For the Owl, a 'true' OIII filter like the Lumicon or Thousand Oaks would probably be best. The NPB will help as well, but perhaps with not quite as much contrast as the narrower OIII filters. As for Tele Vue's Bandmate OIII, that one is *WAY* too wide (nearly as wide as the NPB), so I would pass on getting that filter. As for "100% transmission", no commonly manufactured filter has that despite whatever passband plots you will see. The most one might expect for most production filters like these is in the high 90's (perhaps 97% or so at one wavelength). In any case, the human eye cannot easily detect a change in brightness of less than 10%, so if an OIII filter has a transmission of around 88% or more at one or both of the OIII lines (and has a Full Width at Half Maximum bandwidth of less than 15 nm but more than 8.5 nm), it should work just fine for visual use. Clear skies to you.
I think I am finally catching on!
Bandpass means alot also
I appreciate the info as you have had practical and in the field experience with several filters.
But, can you give me a quick definition of FWHM ?
Does it have something to do with the 496 nm and 501 nm OIII lines? Which have a difference of 5 nm.
I am confused about the 8.5 nm and 15 nm wavelength positions.
FWHM is the full width of the filter at half of its maximum transmission level. Most narrow-band nebula filters have FWHM values in the 23 nm to 28 nm range, while good OIII line filters will have FWHM values of between 8.5 nm and about 15 nm. Generally, the filter passband of an OIII filter will be centered at a point in the visual spectrum that is roughly halfway between the 495.9 and 500.7 nm wavelengths with a peak transmission at that point.
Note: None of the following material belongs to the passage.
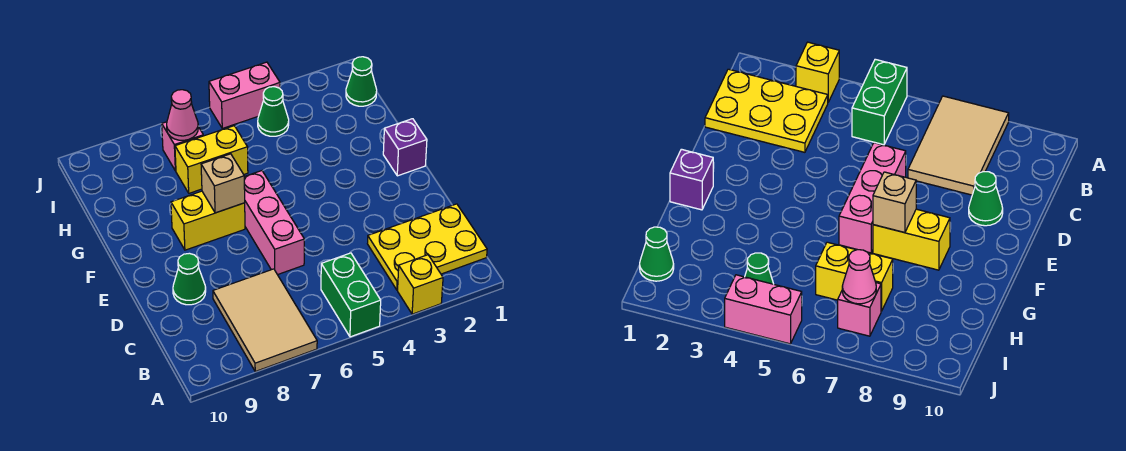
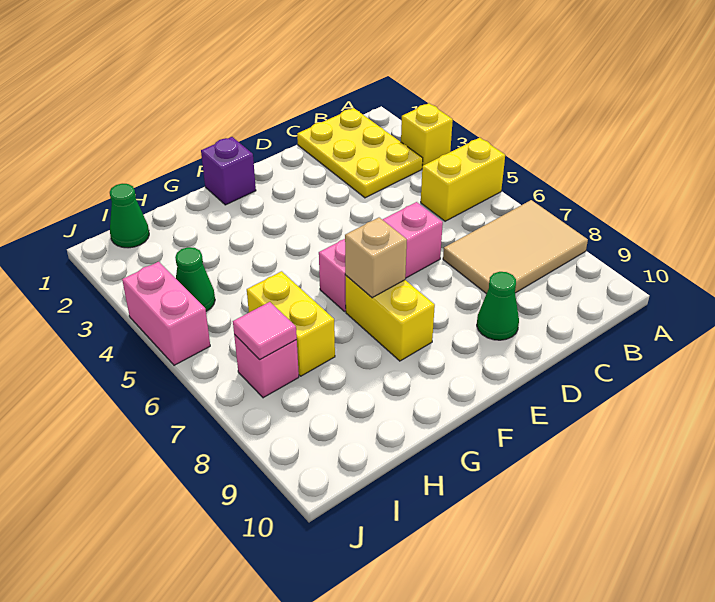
green 1x2 brick [321,253,381,337] -> yellow 1x2 brick [421,138,505,221]
pink 1x1 cone [167,90,198,140] -> pink 1x1 tile [233,302,297,360]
There is some slight fall-off in transmission away from that peak transmission point, but most line filters have more than 88% transmission at the two OIII lines, so there is little to worry about there. The Baader OIII is a little on the narrow side (8.5 nm FWHM passband width), as the 495.9 nm OIII line is transmitted at only between 35% and 50%, while the other line comes through at over 90%. However, typically, the 495.9 nm OIII line is weaker than the 500.7 nm line, so the Baader filter still works fairly well. Clear skies to you.